Friday, January 3, 2014

I feel like  we are sprinting with Jett's progress! Watching him is like watching handwork and a miracle collide. It has been an incredible honor to have a front seat for. 2014 was a year for the books for my Jett!

 Last January we were told by a specialist that he may never be verbal....now he is speaking is sentences. I remember walking out of that appointment trembling. I remember praying to God the whole way home asking "What would thou have me do now?"

On that way home I  recalled a distinct memory from a few years earlier.  Candi and I were sitting on what would be Winnies nursery floor....folding laundry. I just had found out I was expecting a little girl and we were elated. Candi showed me THIS video of a good friend of hers who had a little girl on the autism spectrum. Her friend said in the video that when she found out her little girl was autistic she cried for 8 hours.... and talked about this amazing school Clear Horizon Academy and how it had changed their lives. Candi and I sobbed during the whole video. I remember Candi turning to me and asking at what age can you stop worrying about autism? I quickly replied at 18 months! Offering a silent prayer of gratitude that this wouldn't be my little boys trial as I watched my 19 month old little boy tip toe out of the room......

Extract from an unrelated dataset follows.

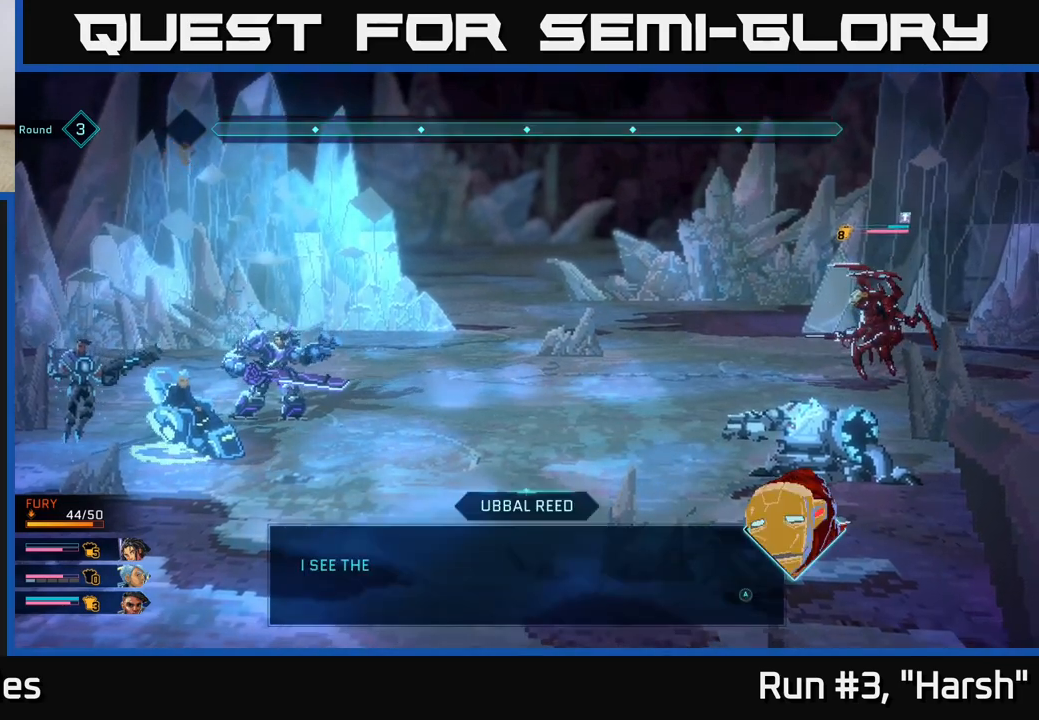
{"buttons": [], "left_stick": "center", "right_stick": "center", "events": []}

So I called Clear Horizons Academy...

They had an opening and invited Jett for an interview

I cried during most the interview (i'm my mothers daughter;)  We were buckling our children in their carseat when CHA director told us that they would like to give Jett the spot.

From here things fell into place so beautifully. So orchestrated  that I couldn't for a second question if we were making the right decision.

I had fought hard the year before to make the move from Utah to Idaho. I felt that fresh air and family would be the very best thing for my children. We had bought a beautiful farmhouse in the country and were 20 minutes from grandparents and cousins! Everyone I met was kind and down to earth and Kyler and I desperately wanted to raise Jett + Wynn in a tight knit community. I fell in love with the idea of Idaho and all the people we had just met and now were going to so quickly leave behind.

We listed our home....within weeks it was under contract with a beautiful couple kind couple with several children. He was a doctor. They had planned on purchasing the home when we did but









Part of me wants to scream from the mountain tops of how proud I am and how I just might have the very best and sweetest and brightest little boy in all the world.....(and how I'm definitely not biased;)

The other part of me is terrified that if I say anything that I will jinx myself (sounds silly) and that he will slip away again... His eyes are so full of light! That little boy radiates beauty and goodness! Oh and that contagious laugh of his! We experienced a time in his short life when those two things were gone....and the world was a very bleak place to be in.